## Data for this task
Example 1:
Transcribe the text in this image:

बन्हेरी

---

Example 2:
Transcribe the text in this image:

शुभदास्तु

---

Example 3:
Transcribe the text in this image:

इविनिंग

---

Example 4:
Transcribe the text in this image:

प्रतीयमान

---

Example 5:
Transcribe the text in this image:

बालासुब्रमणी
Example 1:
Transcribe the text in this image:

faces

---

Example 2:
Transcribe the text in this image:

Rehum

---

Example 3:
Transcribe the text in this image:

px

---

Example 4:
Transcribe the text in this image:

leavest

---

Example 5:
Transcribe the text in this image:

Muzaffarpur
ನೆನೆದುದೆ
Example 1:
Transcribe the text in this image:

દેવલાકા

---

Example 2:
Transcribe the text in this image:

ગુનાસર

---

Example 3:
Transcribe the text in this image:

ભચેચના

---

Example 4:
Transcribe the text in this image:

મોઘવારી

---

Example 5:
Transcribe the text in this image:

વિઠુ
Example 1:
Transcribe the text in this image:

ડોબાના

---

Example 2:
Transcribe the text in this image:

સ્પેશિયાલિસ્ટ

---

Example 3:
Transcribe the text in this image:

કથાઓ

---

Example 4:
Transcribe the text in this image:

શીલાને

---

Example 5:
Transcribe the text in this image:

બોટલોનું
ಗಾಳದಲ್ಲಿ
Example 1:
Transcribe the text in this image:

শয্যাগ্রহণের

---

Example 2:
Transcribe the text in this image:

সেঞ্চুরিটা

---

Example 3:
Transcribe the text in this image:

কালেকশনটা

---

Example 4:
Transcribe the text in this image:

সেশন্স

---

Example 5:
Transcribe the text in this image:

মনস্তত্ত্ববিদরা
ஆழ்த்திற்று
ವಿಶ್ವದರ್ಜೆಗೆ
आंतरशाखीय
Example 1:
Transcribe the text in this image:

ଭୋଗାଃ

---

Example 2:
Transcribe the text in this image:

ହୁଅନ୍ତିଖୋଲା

## Required action
The material above is to be transcribed in full, exactly as it stands.

## Answer below
Example 1:
Transcribe the text in this image:

बन्हेरी

---

Example 2:
Transcribe the text in this image:

शुभदास्तु

---

Example 3:
Transcribe the text in this image:

इविनिंग

---

Example 4:
Transcribe the text in this image:

प्रतीयमान

---

Example 5:
Transcribe the text in this image:

बालासुब्रमणी
Example 1:
Transcribe the text in this image:

faces

---

Example 2:
Transcribe the text in this image:

Rehum

---

Example 3:
Transcribe the text in this image:

px

---

Example 4:
Transcribe the text in this image:

leavest

---

Example 5:
Transcribe the text in this image:

Muzaffarpur
ನೆನೆದುದೆ
Example 1:
Transcribe the text in this image:

દેવલાકા

---

Example 2:
Transcribe the text in this image:

ગુનાસર

---

Example 3:
Transcribe the text in this image:

ભચેચના

---

Example 4:
Transcribe the text in this image:

મોઘવારી

---

Example 5:
Transcribe the text in this image:

વિઠુ
Example 1:
Transcribe the text in this image:

ડોબાના

---

Example 2:
Transcribe the text in this image:

સ્પેશિયાલિસ્ટ

---

Example 3:
Transcribe the text in this image:

કથાઓ

---

Example 4:
Transcribe the text in this image:

શીલાને

---

Example 5:
Transcribe the text in this image:

બોટલોનું
ಗಾಳದಲ್ಲಿ
Example 1:
Transcribe the text in this image:

শয্যাগ্রহণের

---

Example 2:
Transcribe the text in this image:

সেঞ্চুরিটা

---

Example 3:
Transcribe the text in this image:

কালেকশনটা

---

Example 4:
Transcribe the text in this image:

সেশন্স

---

Example 5:
Transcribe the text in this image:

মনস্তত্ত্ববিদরা
ஆழ்த்திற்று
ವಿಶ್ವದರ್ಜೆಗೆ
आंतरशाखीय
Example 1:
Transcribe the text in this image:

ଭୋଗାଃ

---

Example 2:
Transcribe the text in this image:

ହୁଅନ୍ତିଖୋଲା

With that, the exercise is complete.